Material shown Block Start

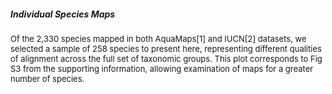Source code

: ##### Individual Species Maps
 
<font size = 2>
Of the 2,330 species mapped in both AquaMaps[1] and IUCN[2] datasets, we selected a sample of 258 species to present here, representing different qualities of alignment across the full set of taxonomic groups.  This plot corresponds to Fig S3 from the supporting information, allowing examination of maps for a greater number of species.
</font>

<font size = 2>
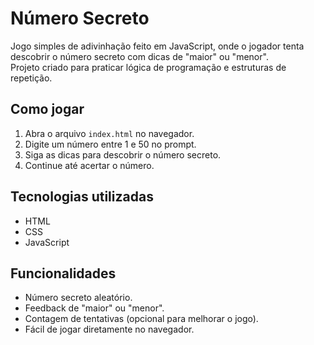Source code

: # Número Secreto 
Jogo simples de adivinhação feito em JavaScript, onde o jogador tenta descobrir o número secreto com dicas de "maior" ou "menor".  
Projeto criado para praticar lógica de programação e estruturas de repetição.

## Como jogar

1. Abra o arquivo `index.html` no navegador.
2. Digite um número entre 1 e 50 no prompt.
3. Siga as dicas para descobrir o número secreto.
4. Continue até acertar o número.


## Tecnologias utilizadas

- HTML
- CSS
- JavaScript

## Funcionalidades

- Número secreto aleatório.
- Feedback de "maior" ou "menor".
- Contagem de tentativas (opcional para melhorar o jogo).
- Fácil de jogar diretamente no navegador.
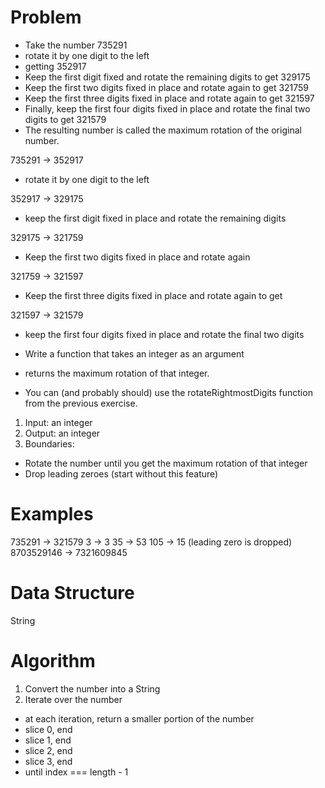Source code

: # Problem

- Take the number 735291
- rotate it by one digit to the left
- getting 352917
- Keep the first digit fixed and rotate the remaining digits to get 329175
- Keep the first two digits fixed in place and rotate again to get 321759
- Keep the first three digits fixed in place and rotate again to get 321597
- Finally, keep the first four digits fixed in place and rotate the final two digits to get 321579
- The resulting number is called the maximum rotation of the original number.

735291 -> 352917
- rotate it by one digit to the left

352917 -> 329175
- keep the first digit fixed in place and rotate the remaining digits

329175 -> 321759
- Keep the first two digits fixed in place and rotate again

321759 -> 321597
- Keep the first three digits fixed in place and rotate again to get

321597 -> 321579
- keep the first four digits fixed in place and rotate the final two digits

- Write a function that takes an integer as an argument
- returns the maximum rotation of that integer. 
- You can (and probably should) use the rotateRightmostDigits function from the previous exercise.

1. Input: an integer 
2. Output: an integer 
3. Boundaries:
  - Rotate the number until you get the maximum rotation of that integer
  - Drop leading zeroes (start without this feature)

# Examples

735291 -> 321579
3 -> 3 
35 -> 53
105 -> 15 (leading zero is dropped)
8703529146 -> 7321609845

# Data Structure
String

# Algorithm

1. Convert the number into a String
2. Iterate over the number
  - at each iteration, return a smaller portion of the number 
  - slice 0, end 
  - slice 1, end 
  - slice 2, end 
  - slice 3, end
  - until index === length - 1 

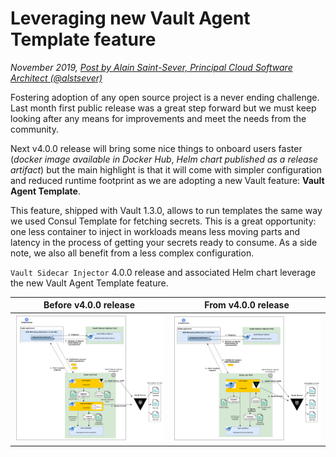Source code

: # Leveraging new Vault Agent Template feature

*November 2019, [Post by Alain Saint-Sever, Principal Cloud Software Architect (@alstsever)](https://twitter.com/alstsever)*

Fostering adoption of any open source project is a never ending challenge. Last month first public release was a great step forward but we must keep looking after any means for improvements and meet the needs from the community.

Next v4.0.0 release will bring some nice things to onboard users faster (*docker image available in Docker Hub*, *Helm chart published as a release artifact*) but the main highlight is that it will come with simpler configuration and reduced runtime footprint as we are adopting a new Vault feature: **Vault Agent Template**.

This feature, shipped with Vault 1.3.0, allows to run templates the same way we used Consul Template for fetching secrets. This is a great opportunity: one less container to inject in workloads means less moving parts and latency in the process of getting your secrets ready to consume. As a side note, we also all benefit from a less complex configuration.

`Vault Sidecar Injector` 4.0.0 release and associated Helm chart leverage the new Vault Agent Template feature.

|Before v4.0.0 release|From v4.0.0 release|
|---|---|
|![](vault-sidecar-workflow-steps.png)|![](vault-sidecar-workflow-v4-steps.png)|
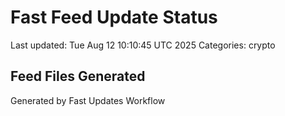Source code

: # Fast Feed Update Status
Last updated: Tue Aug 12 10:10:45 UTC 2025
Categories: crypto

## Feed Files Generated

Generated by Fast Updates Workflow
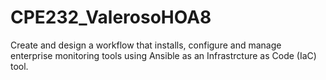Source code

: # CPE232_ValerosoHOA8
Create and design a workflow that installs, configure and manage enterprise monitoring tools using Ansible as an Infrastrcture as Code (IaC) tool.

Material shown Block End
Material shown Block Start

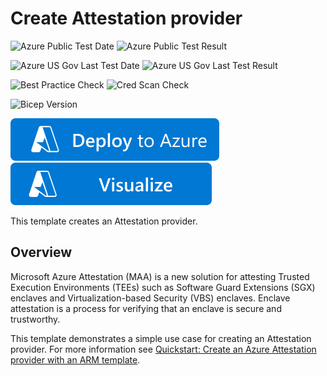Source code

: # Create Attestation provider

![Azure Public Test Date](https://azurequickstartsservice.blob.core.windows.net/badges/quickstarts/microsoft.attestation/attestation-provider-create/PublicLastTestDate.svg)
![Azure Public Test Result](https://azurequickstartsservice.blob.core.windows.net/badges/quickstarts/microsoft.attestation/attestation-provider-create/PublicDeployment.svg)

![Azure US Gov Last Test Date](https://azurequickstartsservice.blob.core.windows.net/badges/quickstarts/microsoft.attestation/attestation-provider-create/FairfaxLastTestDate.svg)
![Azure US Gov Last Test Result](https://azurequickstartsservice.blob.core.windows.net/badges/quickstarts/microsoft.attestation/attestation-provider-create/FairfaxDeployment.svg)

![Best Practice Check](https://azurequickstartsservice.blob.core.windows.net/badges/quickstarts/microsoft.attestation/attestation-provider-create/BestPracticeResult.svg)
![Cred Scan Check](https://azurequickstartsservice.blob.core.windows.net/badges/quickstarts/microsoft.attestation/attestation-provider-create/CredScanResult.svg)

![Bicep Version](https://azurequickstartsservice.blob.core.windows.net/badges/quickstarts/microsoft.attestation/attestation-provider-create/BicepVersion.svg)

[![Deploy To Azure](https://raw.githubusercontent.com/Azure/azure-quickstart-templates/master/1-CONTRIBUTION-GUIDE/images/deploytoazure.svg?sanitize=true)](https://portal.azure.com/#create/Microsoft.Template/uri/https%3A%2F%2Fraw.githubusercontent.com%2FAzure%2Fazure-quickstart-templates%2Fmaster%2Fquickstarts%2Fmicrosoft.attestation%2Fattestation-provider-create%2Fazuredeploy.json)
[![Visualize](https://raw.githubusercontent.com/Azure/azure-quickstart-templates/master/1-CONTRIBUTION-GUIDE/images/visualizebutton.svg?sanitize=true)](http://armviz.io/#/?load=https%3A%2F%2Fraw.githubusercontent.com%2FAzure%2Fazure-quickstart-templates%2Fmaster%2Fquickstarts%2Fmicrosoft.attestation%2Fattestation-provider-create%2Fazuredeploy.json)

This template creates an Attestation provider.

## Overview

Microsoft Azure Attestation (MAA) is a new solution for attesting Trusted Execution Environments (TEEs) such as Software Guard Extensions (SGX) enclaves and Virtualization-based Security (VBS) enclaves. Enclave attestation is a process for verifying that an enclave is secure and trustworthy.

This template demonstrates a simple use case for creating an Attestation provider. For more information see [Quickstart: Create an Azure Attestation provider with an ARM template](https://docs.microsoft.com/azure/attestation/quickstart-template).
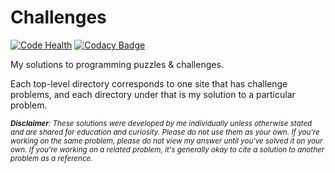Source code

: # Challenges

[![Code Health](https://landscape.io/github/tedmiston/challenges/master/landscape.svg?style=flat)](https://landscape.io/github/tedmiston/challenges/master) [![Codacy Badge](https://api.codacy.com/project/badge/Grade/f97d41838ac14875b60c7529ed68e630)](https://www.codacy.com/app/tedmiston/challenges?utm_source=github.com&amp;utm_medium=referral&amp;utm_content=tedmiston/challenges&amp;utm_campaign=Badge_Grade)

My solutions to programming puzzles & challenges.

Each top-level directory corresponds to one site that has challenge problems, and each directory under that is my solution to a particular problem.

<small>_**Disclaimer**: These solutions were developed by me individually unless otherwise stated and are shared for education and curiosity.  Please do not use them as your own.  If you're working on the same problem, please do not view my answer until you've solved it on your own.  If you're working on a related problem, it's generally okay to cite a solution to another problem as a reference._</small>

Material shown Block End
Material shown Block Start

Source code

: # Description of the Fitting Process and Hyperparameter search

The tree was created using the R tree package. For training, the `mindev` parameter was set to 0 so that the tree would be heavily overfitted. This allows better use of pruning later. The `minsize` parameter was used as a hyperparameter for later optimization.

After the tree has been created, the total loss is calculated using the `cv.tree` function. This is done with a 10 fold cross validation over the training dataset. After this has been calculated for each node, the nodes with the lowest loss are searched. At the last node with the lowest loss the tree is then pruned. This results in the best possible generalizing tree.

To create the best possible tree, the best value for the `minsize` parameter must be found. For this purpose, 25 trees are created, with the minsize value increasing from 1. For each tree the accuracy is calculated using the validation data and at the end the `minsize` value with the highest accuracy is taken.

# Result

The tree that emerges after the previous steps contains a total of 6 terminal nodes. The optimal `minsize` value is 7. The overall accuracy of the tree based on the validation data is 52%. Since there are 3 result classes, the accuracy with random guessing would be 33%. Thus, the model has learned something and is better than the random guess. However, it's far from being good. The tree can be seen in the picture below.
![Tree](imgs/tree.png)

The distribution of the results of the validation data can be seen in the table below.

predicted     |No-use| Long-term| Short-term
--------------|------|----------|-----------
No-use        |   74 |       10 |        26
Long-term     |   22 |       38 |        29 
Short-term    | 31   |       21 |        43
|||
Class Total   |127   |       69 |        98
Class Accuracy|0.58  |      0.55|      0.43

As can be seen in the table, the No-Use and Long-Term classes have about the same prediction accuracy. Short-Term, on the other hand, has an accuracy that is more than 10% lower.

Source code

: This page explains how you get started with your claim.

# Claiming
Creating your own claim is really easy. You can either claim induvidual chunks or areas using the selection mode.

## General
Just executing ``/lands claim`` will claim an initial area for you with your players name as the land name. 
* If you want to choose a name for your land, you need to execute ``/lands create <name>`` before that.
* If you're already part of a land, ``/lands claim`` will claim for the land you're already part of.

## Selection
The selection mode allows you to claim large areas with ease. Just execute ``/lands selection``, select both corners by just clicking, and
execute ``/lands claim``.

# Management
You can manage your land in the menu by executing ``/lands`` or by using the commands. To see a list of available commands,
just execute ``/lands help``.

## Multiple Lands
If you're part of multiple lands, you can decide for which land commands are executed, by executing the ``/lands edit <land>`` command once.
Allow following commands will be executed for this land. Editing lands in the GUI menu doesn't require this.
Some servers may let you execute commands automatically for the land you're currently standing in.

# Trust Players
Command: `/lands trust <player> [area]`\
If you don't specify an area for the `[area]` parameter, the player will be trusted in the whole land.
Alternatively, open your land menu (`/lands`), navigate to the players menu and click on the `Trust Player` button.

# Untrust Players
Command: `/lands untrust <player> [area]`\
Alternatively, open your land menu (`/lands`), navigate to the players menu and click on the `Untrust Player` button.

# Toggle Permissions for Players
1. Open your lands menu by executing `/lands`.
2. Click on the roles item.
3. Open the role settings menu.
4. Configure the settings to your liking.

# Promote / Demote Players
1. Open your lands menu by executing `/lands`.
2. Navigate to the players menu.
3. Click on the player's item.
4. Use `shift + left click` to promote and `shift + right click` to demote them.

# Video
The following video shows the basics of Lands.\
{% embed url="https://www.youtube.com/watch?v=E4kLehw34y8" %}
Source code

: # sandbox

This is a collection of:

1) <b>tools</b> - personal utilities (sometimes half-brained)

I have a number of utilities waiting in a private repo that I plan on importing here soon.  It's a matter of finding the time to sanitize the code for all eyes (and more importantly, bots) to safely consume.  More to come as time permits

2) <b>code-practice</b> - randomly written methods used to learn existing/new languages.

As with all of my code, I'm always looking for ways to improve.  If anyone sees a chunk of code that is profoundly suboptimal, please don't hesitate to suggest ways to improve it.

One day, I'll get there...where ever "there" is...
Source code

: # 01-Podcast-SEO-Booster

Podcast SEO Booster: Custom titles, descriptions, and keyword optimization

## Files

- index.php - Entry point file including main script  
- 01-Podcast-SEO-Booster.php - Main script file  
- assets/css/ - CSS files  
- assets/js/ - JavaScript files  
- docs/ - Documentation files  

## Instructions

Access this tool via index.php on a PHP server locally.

Material shown Block End

Problem to work on. Repeat the data word for word, starting with the line that contains "One day, I'll" and going on through the line that contains "- docs/ - Documentation files", with both of those lines included.

Result for this exercise.
One day, I'll get there...where ever "there" is...
Source code

: # 01-Podcast-SEO-Booster

Podcast SEO Booster: Custom titles, descriptions, and keyword optimization

## Files

- index.php - Entry point file including main script  
- 01-Podcast-SEO-Booster.php - Main script file  
- assets/css/ - CSS files  
- assets/js/ - JavaScript files  
- docs/ - Documentation files  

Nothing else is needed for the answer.